Any suggestion, help would be greatly appreciated.

MiscBits
Posts: 149
Joined: Wed Jan 27, 2021 12:48 pm

Re: Pi-Zero Random Hang issue

Mon Apr 05, 2021 2:01 pm

I would add a little script to output the date / time to a file and see if that works during the hang - do not get it to do anything else.

If you have a new O/S image, try running the date / time script with no other software running to see if it's a hardware issue or a code issue to start with.

User avatar
neilgl
Posts: 3032
Joined: Sun Jan 26, 2014 8:36 pm
Location: Near The National Museum of Computing

Re: Pi-Zero Random Hang issue

Mon Apr 05, 2021 4:49 pm

Are they actually Pi Zero devices or [b]Pi Zero W[/b] devices?

Navaneetha
Posts: 11
Joined: Mon Apr 05, 2021 9:31 am

Re: Pi-Zero Random Hang issue

Mon Apr 05, 2021 5:17 pm

Its Pi zero with Wireless and Bluetooth.

User avatar
thagrol
Posts: 4653
Joined: Fri Jan 13, 2012 4:41 pm
Location: Darkest Somerset, UK
Contact: Website

Re: Pi-Zero Random Hang issue

Mon Apr 05, 2021 5:31 pm

You mention you're zeros are sendign data to the cloud. By "cloud" do you mean a server somewhere on the internet or a server on teh same network as the zeros?

Does the end of the hang match the scheduled reboot time?

Is it possible the problem is external to the zeros? Is their network or internet connection going down?
I'm a volunteer. Take me for granted or abuse my support and I will walk away

All advice given is based on my experience. it worked for me, it may not work for you.

**Request**
Write the next part of the forum thread above about the Pi Zero random hang issue, picking up right after its final line.

**Data provided**

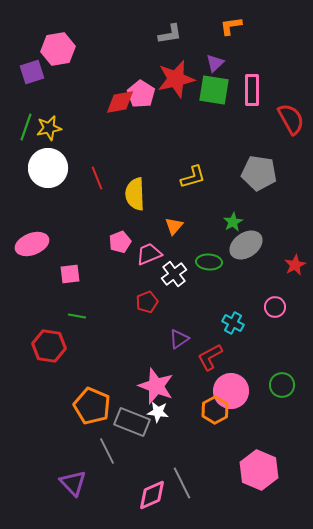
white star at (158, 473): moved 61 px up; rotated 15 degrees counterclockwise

**Exercise output**
Need help? https://github.com/thagrol/Guides

Navaneetha
Posts: 11
Joined: Mon Apr 05, 2021 9:31 am

Re: Pi-Zero Random Hang issue

Tue Apr 06, 2021 4:59 am

It is internet server.
Device doesn't reboot. Checked the logs.It just freeze for 1 hour and come back to alive.
I can safely rule out network issue, because its deployed in different locations, and there is a simple script in corntab, which runs every min and logs. during the freeze period, logs are missing.

To some extent I can rule out hardware issue. It can't be consistent 1 hour problem.
There is a pattern of 1 hour, which I couldn't able to understand. Network and hardware issues will be random in nature.

Navaneetha
Posts: 11
Joined: Mon Apr 05, 2021 9:31 am

Re: Pi-Zero Random Hang issue

Tue Apr 06, 2021 7:23 am

MiscBits wrote:
Mon Apr 05, 2021 2:01 pm
I would add a little script to output the date / time to a file and see if that works during the hang - do not get it to do anything else.

If you have a new O/S image, try running the date / time script with no other software running to see if it's a hardware issue or a code issue to start with.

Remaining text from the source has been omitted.